How would you like it if I told you that you only needed to go into work three days a week?  Almost all of you–given the chance–would take me up on that offer, right?

Now here’s the fine print:  I said, “go into work” as opposed to “not work.”  In other words, we’re not talking about only working three days a week, but instead working a full week but spending two of the five days at home or elsewhere.

The prior posts from the past two weeks have dealt with the concept of the remote office.  I’ve argued that Citrix and other software have made it possible for us to have increased flexibility in the workplace.  Attorneys fly around the country all the time for client meetings, depositions, and court hearings in other jurisdictions–and during this time, they manage to continue to log in to the firm server and work as though they were in the office.  All these road warriors need are a cell phone, a laptop, Citrix, and Wi-Fi.

So why is it that most of us are stuck in the office five days a week, from Monday to Friday?  Who came up with the idea that people have to commute to work five days a week out of every seven?  Does it still make sense in our technologically advanced society?

I had lunch recently with a friend who is a brilliant lawyer.  He’s a mid-level associate at a large law firm in the Bay Area, and he decided that there was absolutely no reason for him to physically be at work five days a week.  He felt that he could actually be more efficient at home, where he could focus on his job without the distractions of the office.  Plus, when he was at the office, he generally communicated with partners and other associates through calls and e-mail anyway, so what difference did it make for him to be physically present?  It was a waste of commute time, a waste of gas, and it meant having to eat out instead of being able to fix himself a nice healthy lunch in his own kitchen.

Being somewhat of an independent thinker, he decided to simply not show up to work once in a while.  It started as once every couple weeks, just on a trial basis.  No one seemed to notice, so he increased it to once a week.  No one complained, and so he started disappearing two days a week.

When partners needed to get a hold of him, his assistant would simply transfer the calls to his cell phone.  During the work days when he worked from home, he was completely responsive to calls and e-mail.  When he first started disappearing, the partners never even noticed.  Only his assistant knew where he really was.

Of course, eventually, the partnership caught on to what he was doing.  But, by that point, what could they say?  He was produced high-quality work product in an efficient manner, and there was no justification for keeping him in the office.  In fact, he could argue to the partners that eliminating his commute time actually increased his billable production, ultimately adding value to the firm’s bottom line.

**********

● **INSTRUCTIONS TO FOLLOW**: In the post on working from home, what happened to partners' calls for the associate on the days he was away from the office?

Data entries
**********

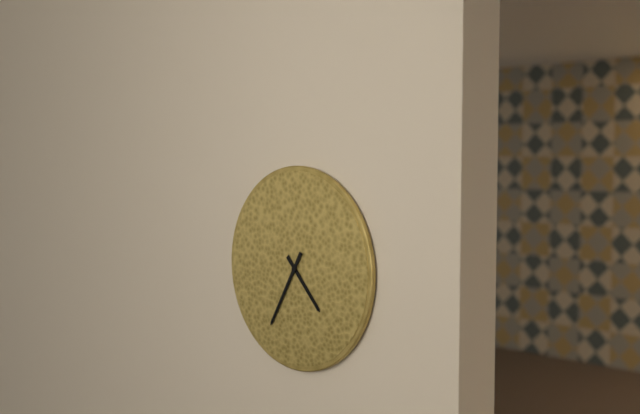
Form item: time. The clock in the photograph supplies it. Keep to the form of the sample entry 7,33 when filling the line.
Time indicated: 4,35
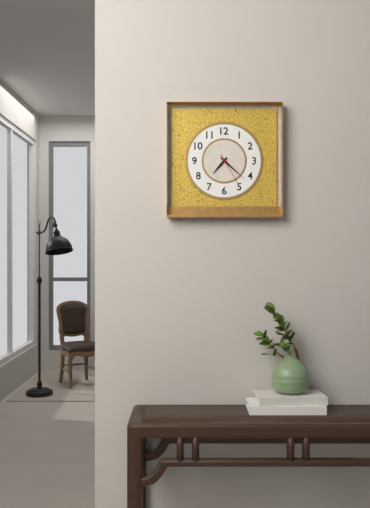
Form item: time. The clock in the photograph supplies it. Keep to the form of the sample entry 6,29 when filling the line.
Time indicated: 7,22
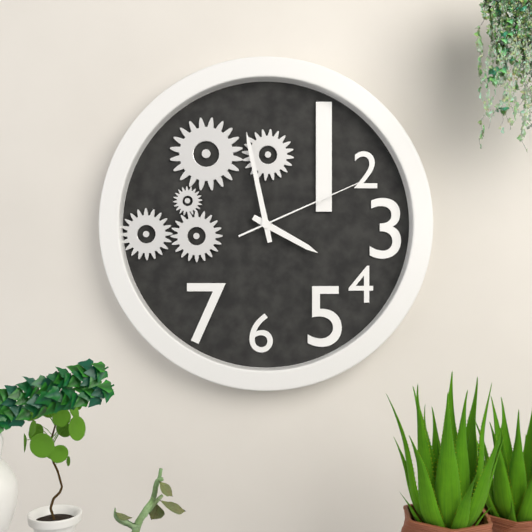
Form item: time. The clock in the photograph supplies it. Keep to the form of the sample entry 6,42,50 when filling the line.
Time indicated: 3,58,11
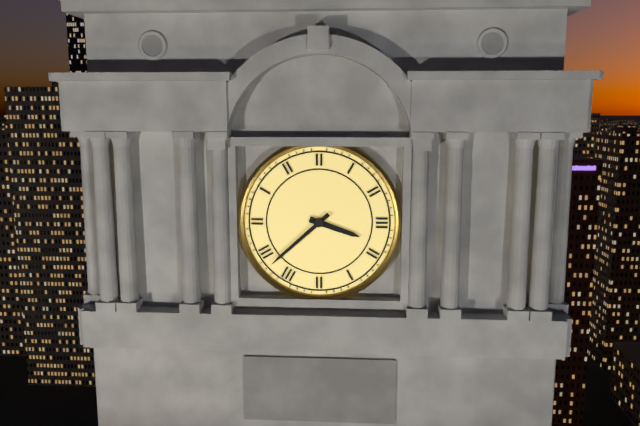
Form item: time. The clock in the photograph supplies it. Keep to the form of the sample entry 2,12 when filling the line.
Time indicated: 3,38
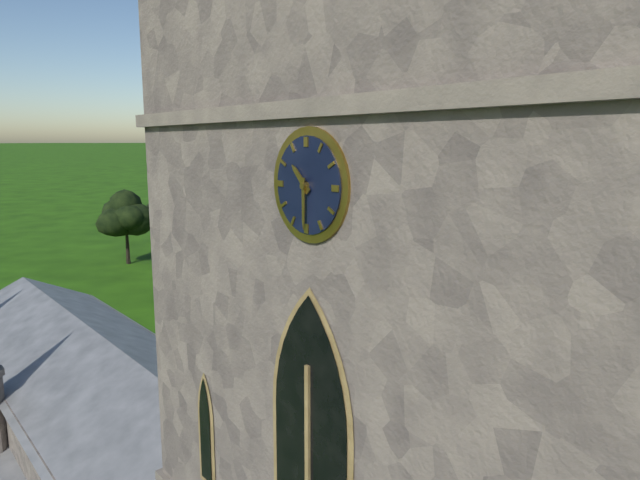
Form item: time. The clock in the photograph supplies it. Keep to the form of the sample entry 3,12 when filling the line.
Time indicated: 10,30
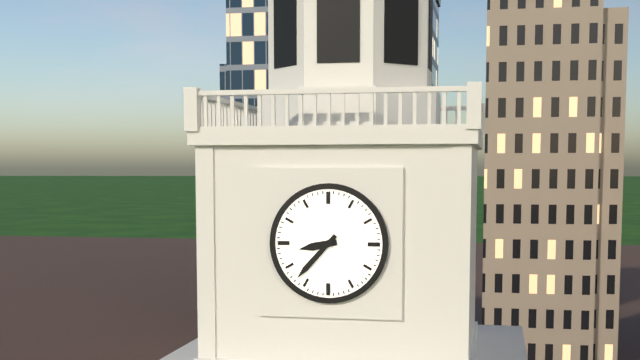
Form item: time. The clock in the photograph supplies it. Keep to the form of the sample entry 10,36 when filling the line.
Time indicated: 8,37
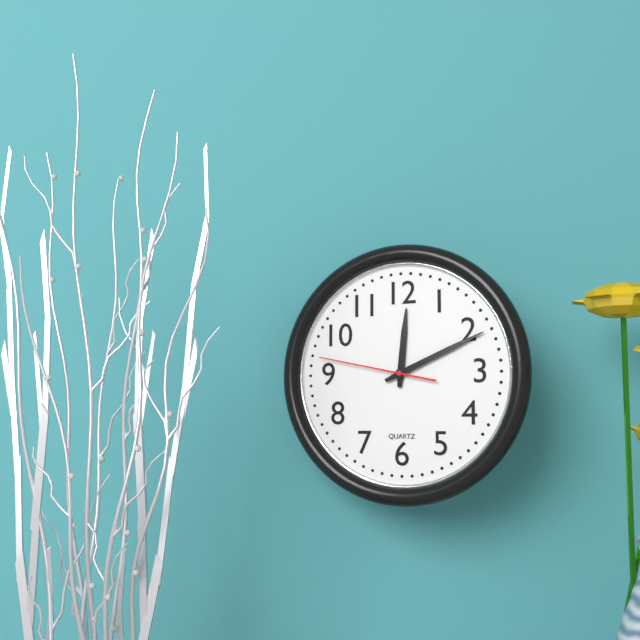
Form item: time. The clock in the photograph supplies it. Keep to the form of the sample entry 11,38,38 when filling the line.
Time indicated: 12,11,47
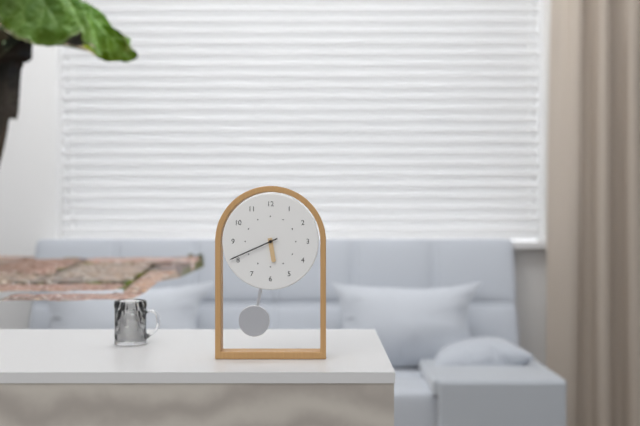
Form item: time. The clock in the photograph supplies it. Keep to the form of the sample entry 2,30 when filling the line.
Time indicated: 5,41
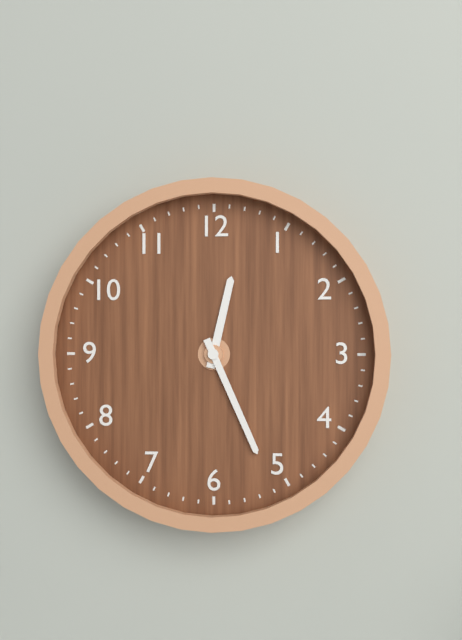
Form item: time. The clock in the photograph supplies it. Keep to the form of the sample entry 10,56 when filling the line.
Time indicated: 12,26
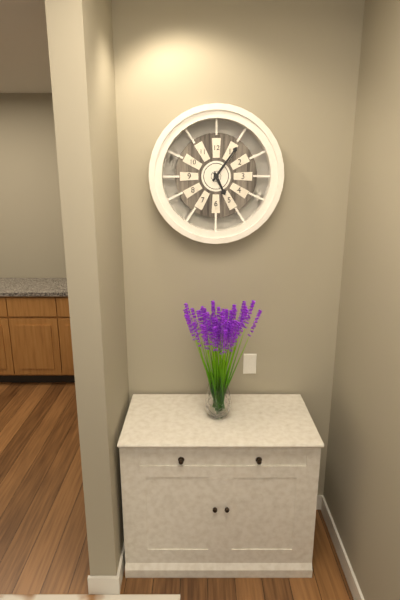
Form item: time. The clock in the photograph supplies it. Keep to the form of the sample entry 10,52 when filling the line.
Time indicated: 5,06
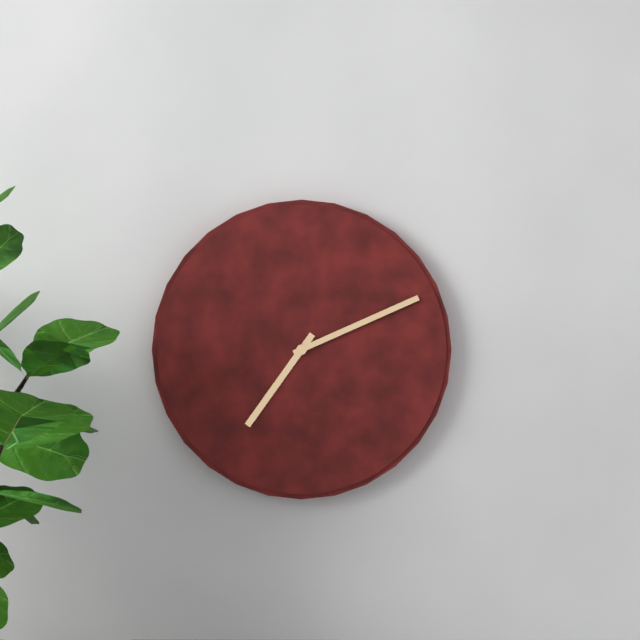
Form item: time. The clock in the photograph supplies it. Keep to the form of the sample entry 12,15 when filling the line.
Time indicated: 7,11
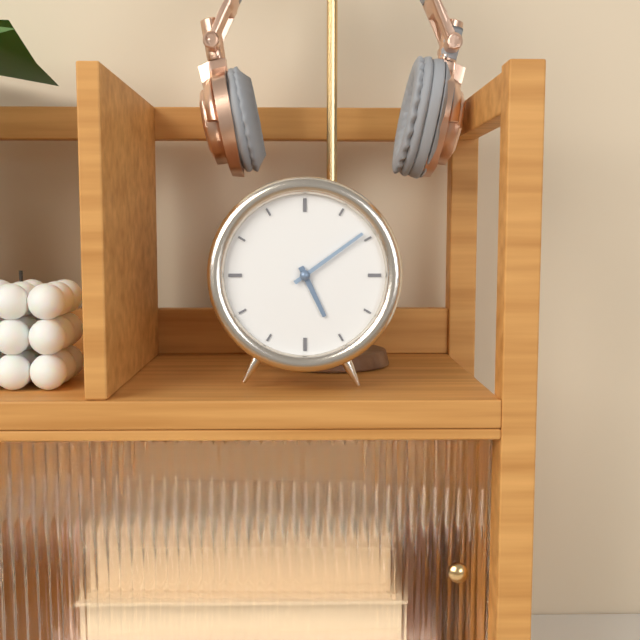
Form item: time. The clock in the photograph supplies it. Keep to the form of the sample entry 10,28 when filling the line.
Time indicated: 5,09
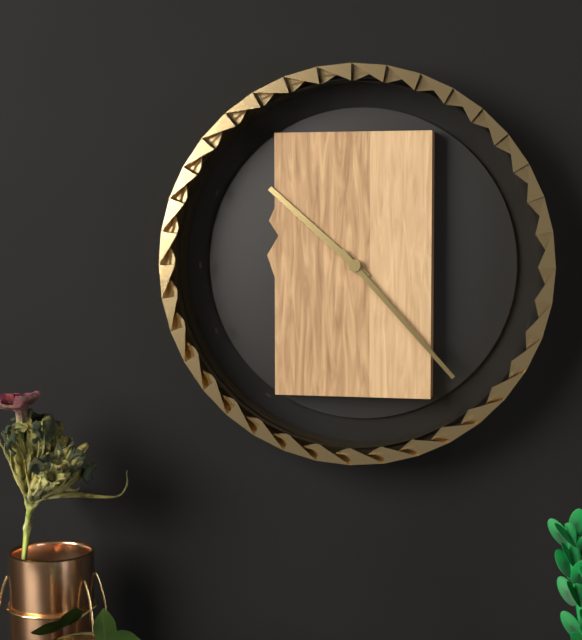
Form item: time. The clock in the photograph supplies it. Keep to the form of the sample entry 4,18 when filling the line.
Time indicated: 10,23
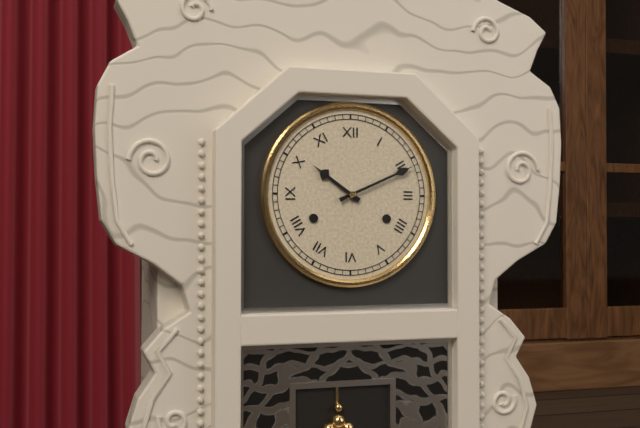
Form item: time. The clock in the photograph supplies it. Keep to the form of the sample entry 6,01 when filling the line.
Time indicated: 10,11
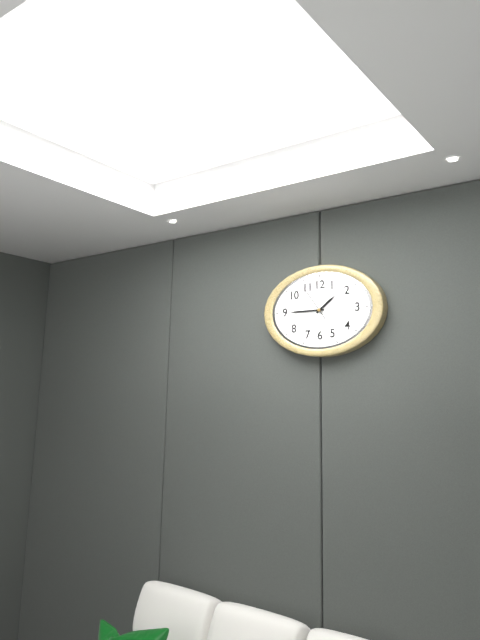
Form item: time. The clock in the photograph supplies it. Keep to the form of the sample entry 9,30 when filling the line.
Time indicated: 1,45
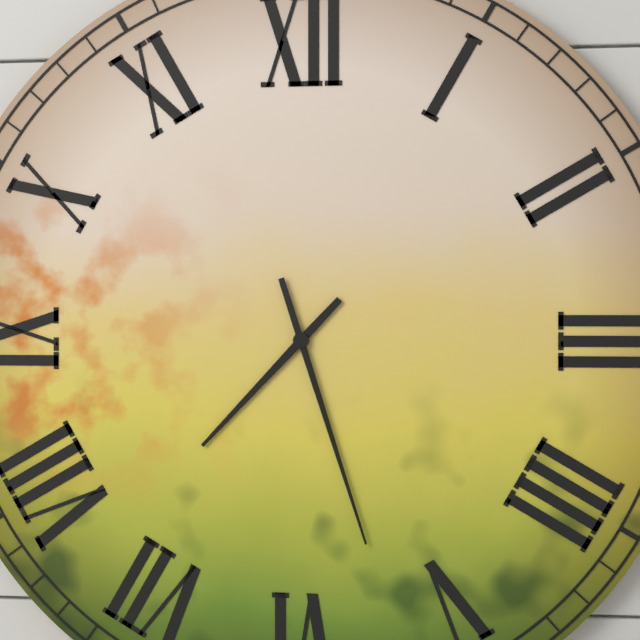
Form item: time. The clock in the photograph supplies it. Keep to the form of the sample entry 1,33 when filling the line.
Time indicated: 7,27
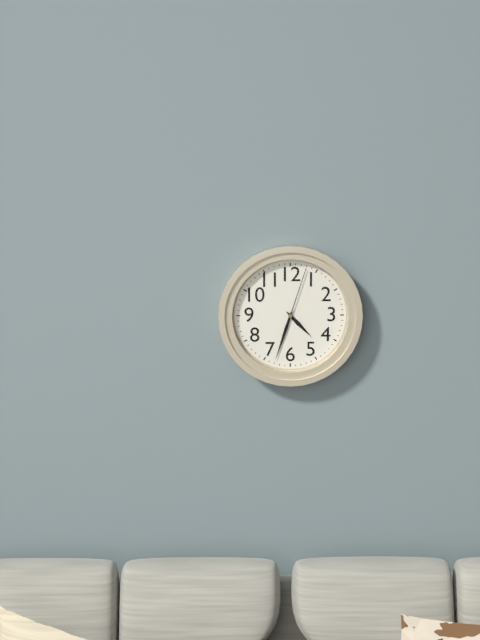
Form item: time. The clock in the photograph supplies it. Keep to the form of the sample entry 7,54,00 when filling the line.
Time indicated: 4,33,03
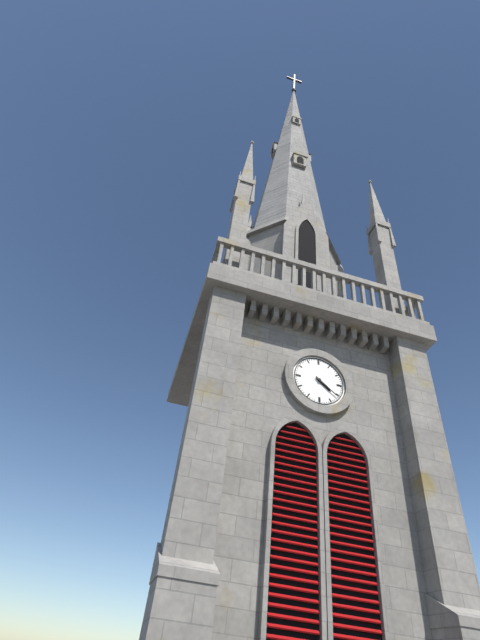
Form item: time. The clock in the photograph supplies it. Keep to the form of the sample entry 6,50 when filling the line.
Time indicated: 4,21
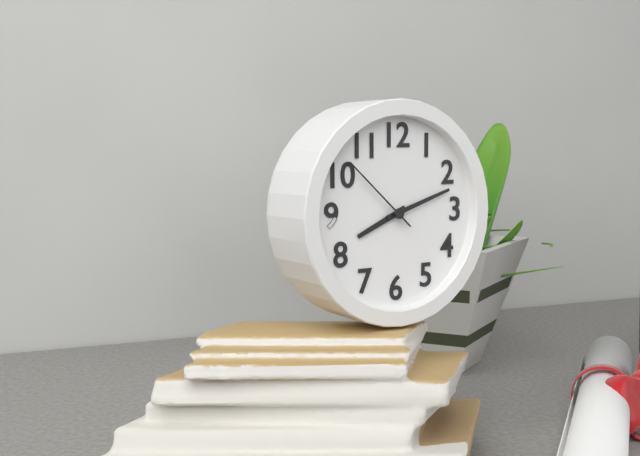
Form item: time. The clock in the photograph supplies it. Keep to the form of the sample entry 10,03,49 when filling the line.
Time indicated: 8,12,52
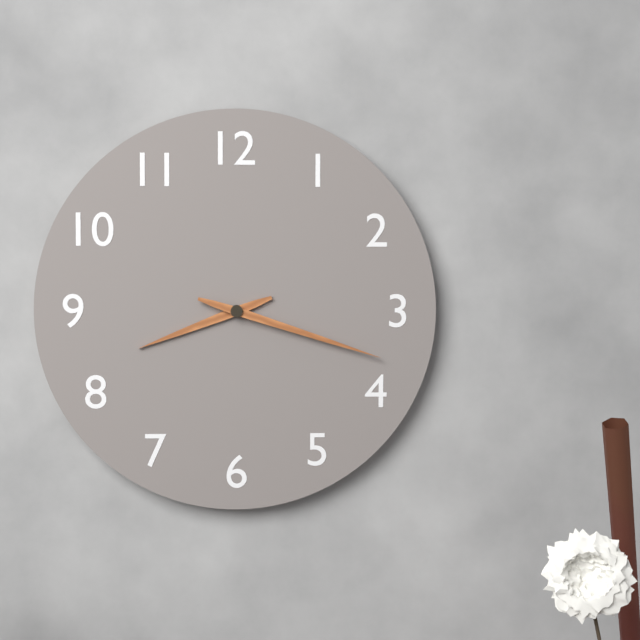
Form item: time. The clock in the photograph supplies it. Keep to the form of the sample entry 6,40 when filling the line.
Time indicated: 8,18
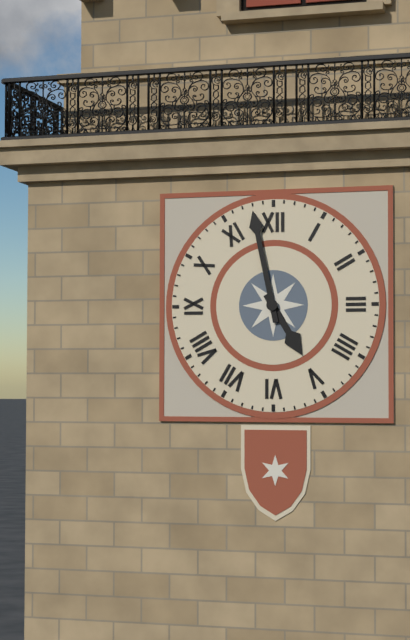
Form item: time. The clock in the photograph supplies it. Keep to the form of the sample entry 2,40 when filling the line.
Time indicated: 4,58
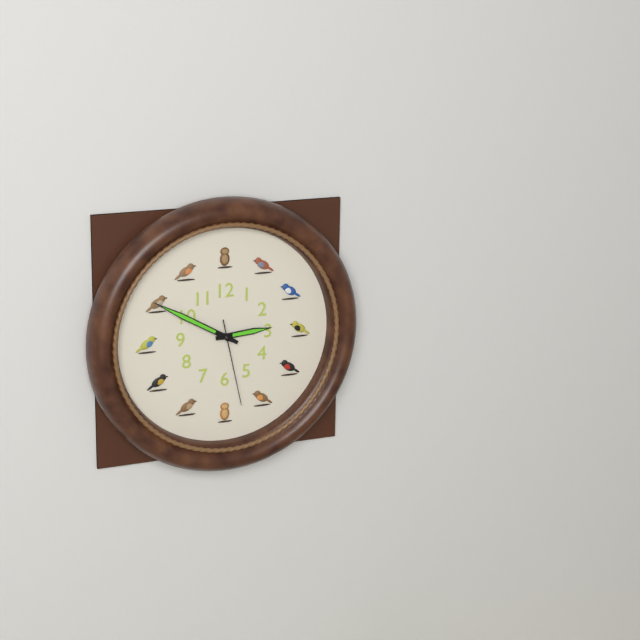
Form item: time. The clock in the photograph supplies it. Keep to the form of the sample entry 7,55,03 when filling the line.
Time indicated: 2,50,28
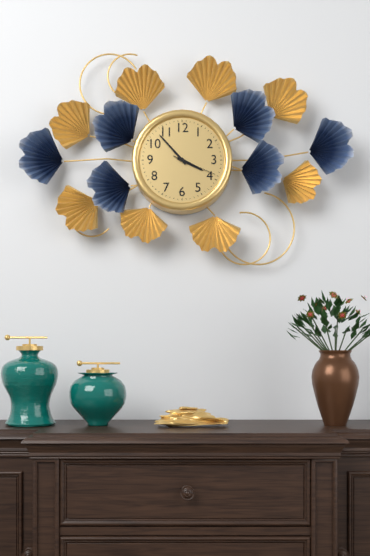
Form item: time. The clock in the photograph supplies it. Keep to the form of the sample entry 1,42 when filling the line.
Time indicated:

**********

● **ANSWER BELOW**: His assistant transferred the calls to his cell phone.